EfficientSign: An Attention-Enhanced Lightweight Architecture for Indian Sign Language Recognition

arXiv cs.CV / 4/13/2026

📰 NewsSignals & Early TrendsIdeas & Deep AnalysisModels & Research

Key Points

  • EfficientSignは、EfficientNet-B0をベースにして「チャネル注意(Squeeze-and-Excitation)」と「空間注意(手指ジェスチャー領域への焦点)」を組み込んだ、スマホ向けの軽量なインド手話(ISL)認識モデルです。
  • 12,637枚のISLアルファベット画像(全26クラス)で5-foldクロスバリデーションを行い、EfficientSignは99.94%(±0.05%)の精度を達成し、ResNet18(99.97%)と同等水準ながらパラメータは約62%削減(4.2M vs 11.2M)しました。
  • EfficientNet-B0の深層特徴(1,280次元)をSVM/Logistic Regression/KNNに入力する追加実験では、最高99.63%(SVM)を含め、従来のSURFベース手法(約92%)を大きく上回る結果となっています。
  • 手作業の特徴設計に頼らず、注意機構によって高精度かつデプロイ可能なISL認識を実現できることを示す研究として位置づけられます。

Abstract

How do you build a sign language recognizer that works on a phone?
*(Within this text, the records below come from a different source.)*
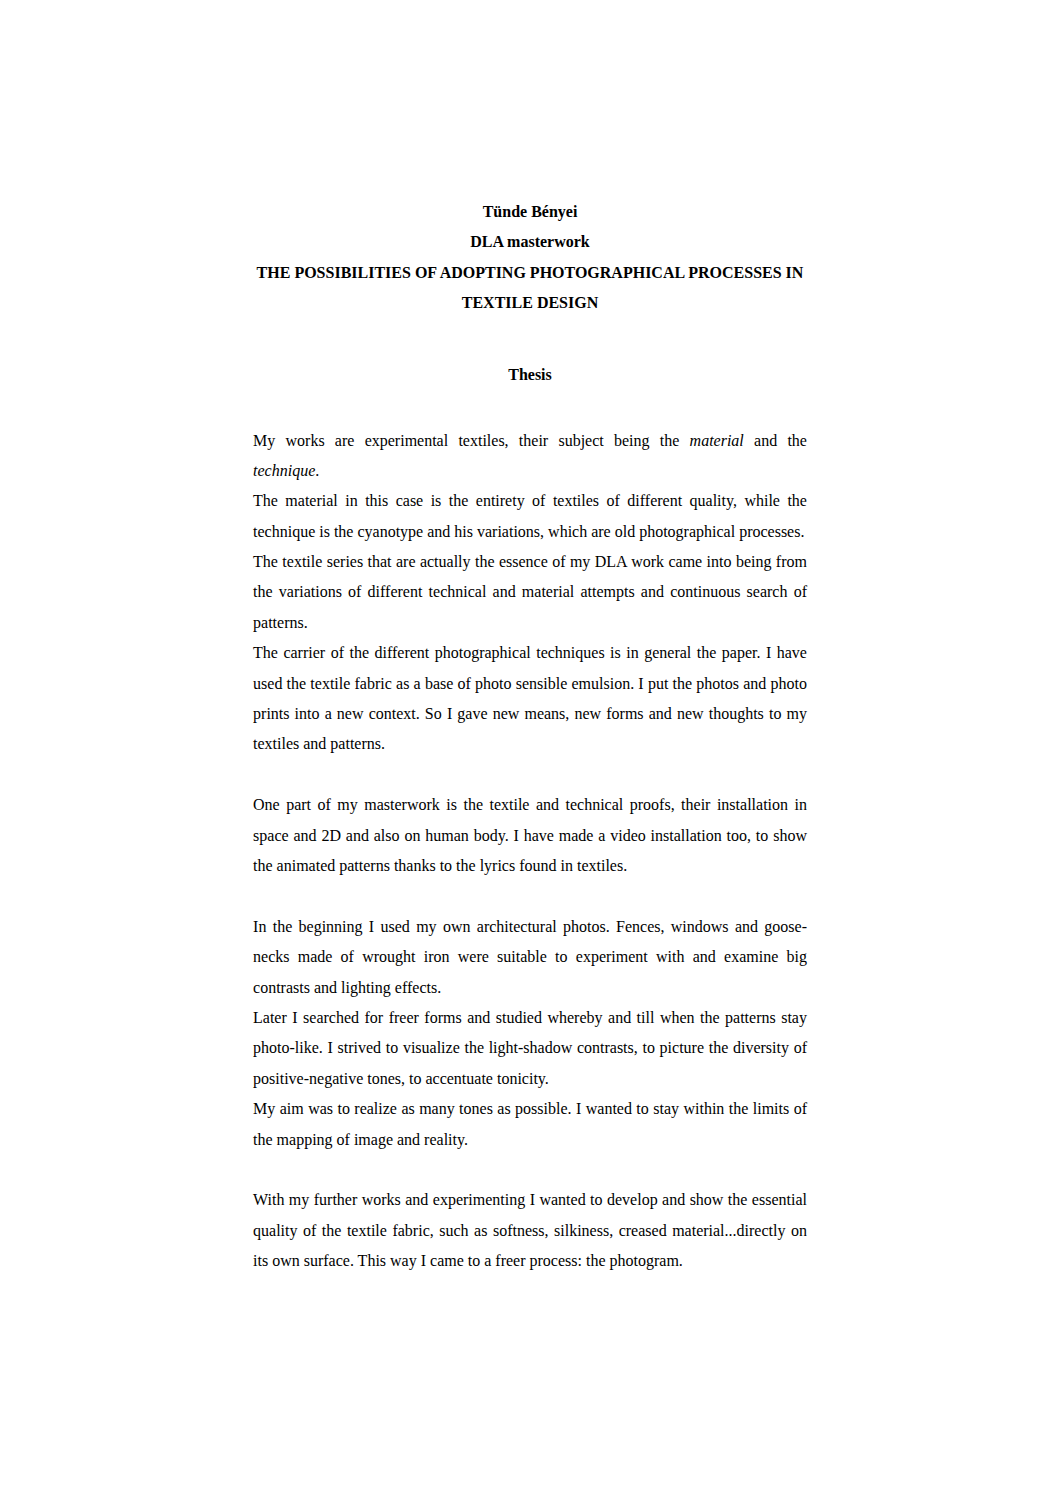Tünde Bényei
DLA masterwork
THE POSSIBILITIES OF ADOPTING PHOTOGRAPHICAL PROCESSES IN TEXTILE DESIGN
Thesis
My works are experimental textiles, their subject being the material and the technique.
The material in this case is the entirety of textiles of different quality, while the technique is the cyanotype and his variations, which are old photographical processes.
The textile series that are actually the essence of my DLA work came into being from the variations of different technical and material attempts and continuous search of patterns.
The carrier of the different photographical techniques is in general the paper. I have used the textile fabric as a base of photo sensible emulsion. I put the photos and photo prints into a new context. So I gave new means, new forms and new thoughts to my textiles and patterns.
One part of my masterwork is the textile and technical proofs, their installation in space and 2D and also on human body. I have made a video installation too, to show the animated patterns thanks to the lyrics found in textiles.
In the beginning I used my own architectural photos. Fences, windows and goose-necks made of wrought iron were suitable to experiment with and examine big contrasts and lighting effects.
Later I searched for freer forms and studied whereby and till when the patterns stay photo-like. I strived to visualize the light-shadow contrasts, to picture the diversity of positive-negative tones, to accentuate tonicity.
My aim was to realize as many tones as possible. I wanted to stay within the limits of the mapping of image and reality.
With my further works and experimenting I wanted to develop and show the essential quality of the textile fabric, such as softness, silkiness, creased material...directly on its own surface. This way I came to a freer process: the photogram.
That question drove this work. We built EfficientSign, a lightweight model which takes EfficientNet-B0 and focuses on two attention modules (Squeeze-and-Excitation for channel focus, and a spatial attention layer that focuses on the hand gestures). We tested it against five other approaches on 12,637 images of Indian Sign Language alphabets, all 26 classes, using 5-fold cross-validation. EfficientSign achieves the accuracy of 99.94% (+/-0.05%), which matches the performance of ResNet18's 99.97% accuracy, but with 62% fewer parameters (4.2M vs 11.2M). We also experimented with feeding deep features (1,280-dimensional vectors pulled from EfficientNet-B0's pooling layer) into classical classifiers. SVM achieved the accuracy of 99.63%, Logistic Regression achieved the accuracy of 99.03% and KNN achieved accuracy of 96.33%. All of these blow past the 92% that SURF-based methods managed on a similar dataset back in 2015. Our results show that attention-enhanced learning model provides an efficient and deployable solution for ISL recognition without requiring a massive model or hand-tuned feature pipelines anymore.